Ramai-Ramai Menolak Pengesahan RUU Cipta Kerja
Berita

Ramai-Ramai Menolak Pengesahan RUU Cipta Kerja

Pengesahan RUU Cipta Kerja bakal bernasib sama seperti revisi UU KPK dan UU Minerba yang isinya jauh dari harapan publik.

Oleh:
Rofiq Hidayat
Bacaan 3 Menit
Gedung DPR, tempat pembahasan RUU antara pemerintah dan DPR. Foto: RES
Gedung DPR, tempat pembahasan RUU antara pemerintah dan DPR. Foto: RES

Sejak awal pembentukan RUU Cipta Kerja melalui metode omnibus law memunculkan resisten di masyarakat. Tak hanya metodenya, tapi sejumlah materi muatan membuat menimbulkan kontroversi. Ada sekitar 79 UU terdampak akibat metode omnibus law dalam penyusunan RUU Cipta Kerja ini bakal disahkan menjadi UU melalui rapat paripurna, Senin (5/10/2020).

Anggota Komisi V DPR Irwan Fecho menilai pemerintah dan Panja sangat memaksakan untuk mengesahkan RUU Cipta Kerja dalam rapat paripurna. Sebab, hanya dalam hitungan beberapa bulan, daftar inventarisasi masalah (DIM) berjumlah ribuan itu rampung dibahas. Semestinya pembahasan berbagai materi muatan RUU Cipta Kerja membutuhkan waktu panjang dan dibahas secara cermat dan hati-hati.

Meski diakui pemerintah beralibi RUU Cipta Kerja memberi kemudahan dalam perizinan dan penciptaan lapangan pekerjaan, namun dalam perjalanannya cenderung banyak membahas di luar kemudahan perizinan. “Sikap pemerintah dan DPR memaksakan pembahasan RUU Cipta Kerja telah mengabaikan akal sehat,” ujar Irwan Fecho dalam keterangannya, Senin (5/10/2020). (Baca Juga: Bila RUU Cipta Disahkan Potensial Timbul Masalah Baru Sektor Perizinan)

Politisi Partai Demokrat ini mengkritik cara pandang pemerintah ini.

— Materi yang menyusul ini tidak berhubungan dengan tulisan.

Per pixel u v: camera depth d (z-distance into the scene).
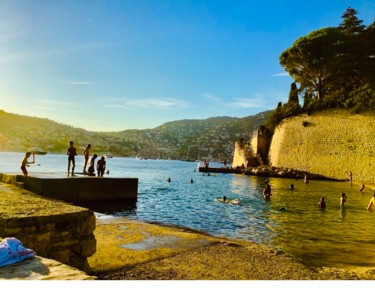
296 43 59.47
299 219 18.34
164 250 8.31
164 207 21.83
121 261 7.36
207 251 8.40
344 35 57.84
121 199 22.08
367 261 10.27
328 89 66.31
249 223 16.84
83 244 6.71
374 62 58.22
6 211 6.39
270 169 61.50
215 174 66.88
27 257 4.96
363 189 38.00
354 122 53.22
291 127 65.19
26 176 19.34
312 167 58.41
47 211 6.61
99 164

Alih-alih mendorong investasi dan menggerakan perekonomian nasional, malah potensi mengorbankan hak masyarakat dan meminggirkan hak-hak pekerja. Fraksi Demokrasi memandang banyak pasal dalam RUU Cipta Kerja membutuhkan pembahasan mendalam dengan melibatkan berbagai elemen masyarakat sebagai pemangku kepentingan.  

“Ini penting agar produk hukum yang dihasilkan RUU Cipta Kerja ini tidak berat sebelah, berkeadilan sosial, serta mampu mendorong pertumbuhan ekonomi dan penciptaan lapangan kerja yang sebenarnya,” kata dia.

Irwan menilai substansi RUU Cipta Kerja tak hanya klaster ketenagakerjaan yang bermasalah, tapi potensi melegalkan perampasan lahan rakyat demi proyek prioritas pemerintah dan strategis nasional yang pelaksanaanya dapat diserahkan kepada swasta. Bahkan, tekanan persoalan lingkungan hidup bakal menguat dengan mudahnya para pengusaha mengantongi izin pembukaan lahan bagi perusahaan di berbagai sektor.

“Walaupun telah disetujui oleh sebagian besar fraksi di DPR, ada baiknya Presiden tidak melanjutkan dan mengesahkan RUU Cipta Kerja ini. Penjajahan diatas dunia harus dihapuskan apalagi penjajahan terhadap hak rakyat sendiri,” kritiknya.